Текущая страница: 8 (всего у книги 30 страниц) [доступный отрывок для чтения: 10 страниц]
100 % женщины
Даже если очистить гендер от влияния колониальной матрицы власти или отбросить этот концепт вообще, останется так называемый «биологический пол», который значительную часть истории феминистской теории и активизма игнорировался, потому что все были заняты деконструкцией гендера. Если кто-то думает, что с биологическими полами всё проще – их только два, мужской и женский, то и здесь современные наука и теория спешат нас огорчить. Сейчас я читаю интервью советской легкоатлетки Галины Зыбиной, призёрши Олимпийских игр и чемпионата Европы. У интервью такой заголовок: «Галина Зыбина: «За женскую сборную СССР выставляли мужчин. Мы-то знали»», при том, что внутри она конкретно этого не говорит. Вот её формулировка из текста: «Вы о гермафродитах? Их выставляли за сборную СССР. Мы-то знали. Еще перед Олимпиадой-1952 на сборе в Выборге устроили осмотр. Потом прогуливались с Ниной Думбадзе, а на скамеечке всхлипывала Шура Чудина. Нина сказала: «Жалко, что она такая.

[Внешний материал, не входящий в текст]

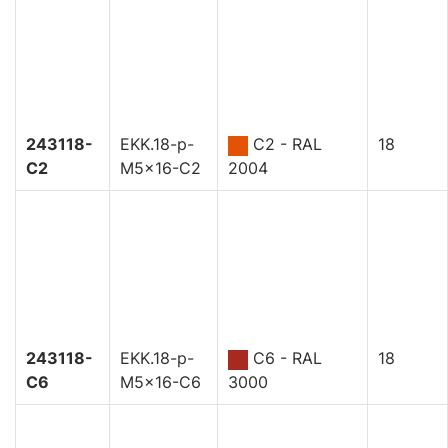
243118-
EKK.18-p-
C2 - RAL
18
C2
M5x16-C2
2004
243118-
EKK.18-p-
C6 - RAL
18
C6
M5x16-C6
3000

Но почему из-за этого должны остальные страдать?»» Спорт – ни элитный, ни любительский – никогда особо не входил в сферу моих интересов, и мне удивительно узнавать, что ещё в середине прошлого века – тем более в Советском Союзе, где язык разговора про сексуальность (не то что гендер) в публичной сфере вообще отсутствовал, – в спортивной сфере существовал такой половой конфликт; тем более, что его так свободно описывает легкоатлетка, которая парой абзацев выше вспоминает, какой был «срам» когда у неё на параде из-за дождя поднялось выше колен платье из японской ткани. Зыбина называет фамилии нескольких советских спортсменок, которые были «такими»: сёстры Ирина и Тамара Пресс, Евгения Арзуманова, Мария Иткина, Татьяна Щелканова, Александра Чудина, без фамилии намекает на лыжницу Клавдию Боярских. Все они, кроме Арзумановой (она ушла из спорта в 1953-м, – по словам Зыбиной, после предложения «пройти осмотр») закончили спортивную карьеру в шестидесятые: в 1963-м завершает карьеру Чудина, в 1966-м (в год, когда «гендерный тест» в форме гинекологического осмотра впервые становится обязательным на чемпионате Европы) уходят из спорта сёстры Пресс, Иткина и Щелканова, в 1968-м (когда на Олимпиаде впервые вводят обязательный генетический тест на наличие телец Барра) из спорта уходит Боярских.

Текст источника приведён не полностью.